What is expected: Exactly as written, copy the lines of the data below from the first through the one containing "ar um ambiente".

Record extracts:

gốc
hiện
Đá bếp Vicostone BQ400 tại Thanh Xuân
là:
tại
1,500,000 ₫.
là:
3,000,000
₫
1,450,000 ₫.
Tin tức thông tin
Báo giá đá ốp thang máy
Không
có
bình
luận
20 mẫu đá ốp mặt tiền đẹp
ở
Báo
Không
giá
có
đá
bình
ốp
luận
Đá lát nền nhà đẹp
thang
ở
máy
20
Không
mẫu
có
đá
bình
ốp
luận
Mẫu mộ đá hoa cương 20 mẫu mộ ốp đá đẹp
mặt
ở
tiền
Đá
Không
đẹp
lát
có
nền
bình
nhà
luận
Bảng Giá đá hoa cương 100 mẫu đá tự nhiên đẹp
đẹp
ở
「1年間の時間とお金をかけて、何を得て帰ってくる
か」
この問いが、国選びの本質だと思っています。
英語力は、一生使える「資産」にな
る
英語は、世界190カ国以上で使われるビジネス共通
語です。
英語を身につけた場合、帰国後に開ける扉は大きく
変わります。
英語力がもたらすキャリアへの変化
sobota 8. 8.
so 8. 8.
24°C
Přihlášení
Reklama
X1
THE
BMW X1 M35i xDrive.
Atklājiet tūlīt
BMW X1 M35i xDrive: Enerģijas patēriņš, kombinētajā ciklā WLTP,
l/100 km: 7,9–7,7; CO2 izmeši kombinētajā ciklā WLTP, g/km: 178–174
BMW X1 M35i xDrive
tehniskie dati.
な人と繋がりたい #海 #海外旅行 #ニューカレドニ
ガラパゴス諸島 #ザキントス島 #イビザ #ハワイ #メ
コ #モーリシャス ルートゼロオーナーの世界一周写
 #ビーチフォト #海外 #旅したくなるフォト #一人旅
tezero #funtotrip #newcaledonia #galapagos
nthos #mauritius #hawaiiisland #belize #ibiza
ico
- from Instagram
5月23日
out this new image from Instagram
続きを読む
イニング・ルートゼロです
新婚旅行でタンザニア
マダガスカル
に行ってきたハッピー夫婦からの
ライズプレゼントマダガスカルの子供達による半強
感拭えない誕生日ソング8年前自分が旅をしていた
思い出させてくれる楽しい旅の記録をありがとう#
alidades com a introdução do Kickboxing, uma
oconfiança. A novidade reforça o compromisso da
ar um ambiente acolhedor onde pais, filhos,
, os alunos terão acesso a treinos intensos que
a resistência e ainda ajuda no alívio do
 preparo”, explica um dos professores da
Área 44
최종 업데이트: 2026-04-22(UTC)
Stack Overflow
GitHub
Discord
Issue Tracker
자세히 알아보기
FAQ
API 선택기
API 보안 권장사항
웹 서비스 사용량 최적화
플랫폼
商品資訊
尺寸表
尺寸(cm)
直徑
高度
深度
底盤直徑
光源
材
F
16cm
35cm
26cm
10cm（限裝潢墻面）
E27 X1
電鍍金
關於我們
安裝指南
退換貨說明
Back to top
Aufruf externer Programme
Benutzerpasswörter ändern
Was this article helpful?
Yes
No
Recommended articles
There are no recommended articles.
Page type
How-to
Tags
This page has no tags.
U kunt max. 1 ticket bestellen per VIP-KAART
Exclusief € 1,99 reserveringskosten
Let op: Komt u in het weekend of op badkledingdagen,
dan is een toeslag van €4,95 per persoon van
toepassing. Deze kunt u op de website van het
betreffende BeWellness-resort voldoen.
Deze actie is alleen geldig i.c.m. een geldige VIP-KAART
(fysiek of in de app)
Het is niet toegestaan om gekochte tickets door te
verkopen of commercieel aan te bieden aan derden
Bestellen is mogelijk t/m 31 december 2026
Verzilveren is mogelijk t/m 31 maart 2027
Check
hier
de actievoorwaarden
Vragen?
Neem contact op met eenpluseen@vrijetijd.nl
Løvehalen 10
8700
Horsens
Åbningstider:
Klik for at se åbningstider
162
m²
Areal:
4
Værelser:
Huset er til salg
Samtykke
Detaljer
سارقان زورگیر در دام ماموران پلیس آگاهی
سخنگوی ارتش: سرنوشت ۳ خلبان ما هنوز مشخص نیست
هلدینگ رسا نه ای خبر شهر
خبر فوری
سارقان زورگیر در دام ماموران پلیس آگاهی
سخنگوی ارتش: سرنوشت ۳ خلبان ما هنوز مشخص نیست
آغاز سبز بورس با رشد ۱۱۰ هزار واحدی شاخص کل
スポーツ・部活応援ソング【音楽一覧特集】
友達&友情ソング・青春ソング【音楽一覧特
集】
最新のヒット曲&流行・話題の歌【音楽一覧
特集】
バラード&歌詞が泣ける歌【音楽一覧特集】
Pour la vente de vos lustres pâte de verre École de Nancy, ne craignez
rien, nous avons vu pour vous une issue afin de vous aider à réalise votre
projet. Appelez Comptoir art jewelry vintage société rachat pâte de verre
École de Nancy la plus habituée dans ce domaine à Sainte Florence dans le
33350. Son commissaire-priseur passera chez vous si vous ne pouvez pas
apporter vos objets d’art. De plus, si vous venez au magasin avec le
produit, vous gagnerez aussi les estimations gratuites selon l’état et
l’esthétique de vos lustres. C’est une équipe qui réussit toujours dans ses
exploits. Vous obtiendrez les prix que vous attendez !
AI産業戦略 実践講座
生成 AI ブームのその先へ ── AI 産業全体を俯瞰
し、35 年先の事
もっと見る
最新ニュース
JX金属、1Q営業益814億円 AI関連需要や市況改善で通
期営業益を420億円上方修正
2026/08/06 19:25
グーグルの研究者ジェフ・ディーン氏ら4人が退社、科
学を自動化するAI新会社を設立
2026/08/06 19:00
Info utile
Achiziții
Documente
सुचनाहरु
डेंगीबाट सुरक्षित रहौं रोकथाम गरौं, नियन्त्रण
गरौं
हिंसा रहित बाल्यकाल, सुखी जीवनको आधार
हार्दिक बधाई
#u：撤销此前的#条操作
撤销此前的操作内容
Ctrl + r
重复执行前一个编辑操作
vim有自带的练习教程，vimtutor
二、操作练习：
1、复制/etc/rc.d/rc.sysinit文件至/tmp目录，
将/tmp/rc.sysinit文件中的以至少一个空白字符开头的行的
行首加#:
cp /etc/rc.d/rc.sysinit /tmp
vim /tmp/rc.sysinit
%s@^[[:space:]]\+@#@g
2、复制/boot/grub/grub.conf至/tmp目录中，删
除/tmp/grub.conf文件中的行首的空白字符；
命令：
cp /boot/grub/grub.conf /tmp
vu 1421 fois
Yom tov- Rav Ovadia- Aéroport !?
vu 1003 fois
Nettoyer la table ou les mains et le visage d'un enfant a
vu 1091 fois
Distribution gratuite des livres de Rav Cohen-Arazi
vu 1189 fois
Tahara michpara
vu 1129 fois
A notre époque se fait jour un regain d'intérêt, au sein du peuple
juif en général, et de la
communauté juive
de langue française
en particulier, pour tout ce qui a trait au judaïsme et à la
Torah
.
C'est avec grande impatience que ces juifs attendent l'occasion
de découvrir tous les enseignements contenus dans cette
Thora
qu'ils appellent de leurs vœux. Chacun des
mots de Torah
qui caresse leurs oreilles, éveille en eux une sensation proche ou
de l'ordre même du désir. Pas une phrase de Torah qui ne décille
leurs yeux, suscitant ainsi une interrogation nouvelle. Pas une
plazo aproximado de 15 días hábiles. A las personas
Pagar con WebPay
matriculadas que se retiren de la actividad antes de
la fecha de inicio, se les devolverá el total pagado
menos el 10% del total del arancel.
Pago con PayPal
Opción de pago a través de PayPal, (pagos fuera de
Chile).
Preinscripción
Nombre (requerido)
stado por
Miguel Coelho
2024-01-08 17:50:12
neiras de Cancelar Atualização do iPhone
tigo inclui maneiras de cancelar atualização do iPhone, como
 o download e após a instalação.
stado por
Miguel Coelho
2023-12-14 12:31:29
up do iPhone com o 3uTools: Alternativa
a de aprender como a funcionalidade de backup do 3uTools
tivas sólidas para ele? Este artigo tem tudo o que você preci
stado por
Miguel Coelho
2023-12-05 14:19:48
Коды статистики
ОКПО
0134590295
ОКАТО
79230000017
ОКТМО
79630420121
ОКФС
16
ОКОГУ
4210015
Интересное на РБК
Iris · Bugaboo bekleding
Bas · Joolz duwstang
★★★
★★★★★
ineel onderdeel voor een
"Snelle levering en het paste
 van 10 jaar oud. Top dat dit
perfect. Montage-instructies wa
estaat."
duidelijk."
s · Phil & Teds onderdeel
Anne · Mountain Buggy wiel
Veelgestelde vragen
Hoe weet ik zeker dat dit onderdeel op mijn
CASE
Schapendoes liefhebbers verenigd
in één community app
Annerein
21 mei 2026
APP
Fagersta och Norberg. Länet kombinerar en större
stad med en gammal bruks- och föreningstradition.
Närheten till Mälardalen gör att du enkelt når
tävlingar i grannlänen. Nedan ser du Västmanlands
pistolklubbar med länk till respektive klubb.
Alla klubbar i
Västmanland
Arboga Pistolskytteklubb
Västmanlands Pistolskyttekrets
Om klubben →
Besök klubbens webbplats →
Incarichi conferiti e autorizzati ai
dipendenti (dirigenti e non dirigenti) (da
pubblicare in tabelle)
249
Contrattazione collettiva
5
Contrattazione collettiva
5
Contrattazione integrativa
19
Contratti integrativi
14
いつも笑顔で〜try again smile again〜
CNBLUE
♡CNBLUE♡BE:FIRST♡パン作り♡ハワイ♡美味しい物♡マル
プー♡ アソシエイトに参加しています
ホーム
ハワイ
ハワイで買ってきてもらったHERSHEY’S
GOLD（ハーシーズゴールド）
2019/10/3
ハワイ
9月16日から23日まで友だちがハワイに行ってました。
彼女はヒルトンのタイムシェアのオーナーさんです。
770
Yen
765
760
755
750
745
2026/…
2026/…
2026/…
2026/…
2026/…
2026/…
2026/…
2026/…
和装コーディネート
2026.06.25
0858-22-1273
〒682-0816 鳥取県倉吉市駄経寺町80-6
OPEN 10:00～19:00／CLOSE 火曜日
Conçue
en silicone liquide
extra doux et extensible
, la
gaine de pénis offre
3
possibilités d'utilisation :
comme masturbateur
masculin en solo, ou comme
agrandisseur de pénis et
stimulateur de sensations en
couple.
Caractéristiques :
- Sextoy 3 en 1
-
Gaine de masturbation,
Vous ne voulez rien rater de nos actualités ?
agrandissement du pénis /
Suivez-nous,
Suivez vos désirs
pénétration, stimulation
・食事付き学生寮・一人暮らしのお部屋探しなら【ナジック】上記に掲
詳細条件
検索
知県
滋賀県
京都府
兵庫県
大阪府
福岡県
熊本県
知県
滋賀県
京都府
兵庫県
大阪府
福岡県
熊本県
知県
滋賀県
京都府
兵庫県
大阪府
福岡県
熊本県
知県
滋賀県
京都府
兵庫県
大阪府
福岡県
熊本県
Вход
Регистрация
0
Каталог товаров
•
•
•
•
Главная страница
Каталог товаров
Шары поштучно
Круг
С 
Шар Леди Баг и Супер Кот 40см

Answer section:
gốc
hiện
Đá bếp Vicostone BQ400 tại Thanh Xuân
là:
tại
1,500,000 ₫.
là:
3,000,000
₫
1,450,000 ₫.
Tin tức thông tin
Báo giá đá ốp thang máy
Không
có
bình
luận
20 mẫu đá ốp mặt tiền đẹp
ở
Báo
Không
giá
có
đá
bình
ốp
luận
Đá lát nền nhà đẹp
thang
ở
máy
20
Không
mẫu
có
đá
bình
ốp
luận
Mẫu mộ đá hoa cương 20 mẫu mộ ốp đá đẹp
mặt
ở
tiền
Đá
Không
đẹp
lát
có
nền
bình
nhà
luận
Bảng Giá đá hoa cương 100 mẫu đá tự nhiên đẹp
đẹp
ở
「1年間の時間とお金をかけて、何を得て帰ってくる
か」
この問いが、国選びの本質だと思っています。
英語力は、一生使える「資産」にな
る
英語は、世界190カ国以上で使われるビジネス共通
語です。
英語を身につけた場合、帰国後に開ける扉は大きく
変わります。
英語力がもたらすキャリアへの変化
sobota 8. 8.
so 8. 8.
24°C
Přihlášení
Reklama
X1
THE
BMW X1 M35i xDrive.
Atklājiet tūlīt
BMW X1 M35i xDrive: Enerģijas patēriņš, kombinētajā ciklā WLTP,
l/100 km: 7,9–7,7; CO2 izmeši kombinētajā ciklā WLTP, g/km: 178–174
BMW X1 M35i xDrive
tehniskie dati.
な人と繋がりたい #海 #海外旅行 #ニューカレドニ
ガラパゴス諸島 #ザキントス島 #イビザ #ハワイ #メ
コ #モーリシャス ルートゼロオーナーの世界一周写
 #ビーチフォト #海外 #旅したくなるフォト #一人旅
tezero #funtotrip #newcaledonia #galapagos
nthos #mauritius #hawaiiisland #belize #ibiza
ico
- from Instagram
5月23日
out this new image from Instagram
続きを読む
イニング・ルートゼロです
新婚旅行でタンザニア
マダガスカル
に行ってきたハッピー夫婦からの
ライズプレゼントマダガスカルの子供達による半強
感拭えない誕生日ソング8年前自分が旅をしていた
思い出させてくれる楽しい旅の記録をありがとう#
alidades com a introdução do Kickboxing, uma
oconfiança. A novidade reforça o compromisso da
ar um ambiente acolhedor onde pais, filhos,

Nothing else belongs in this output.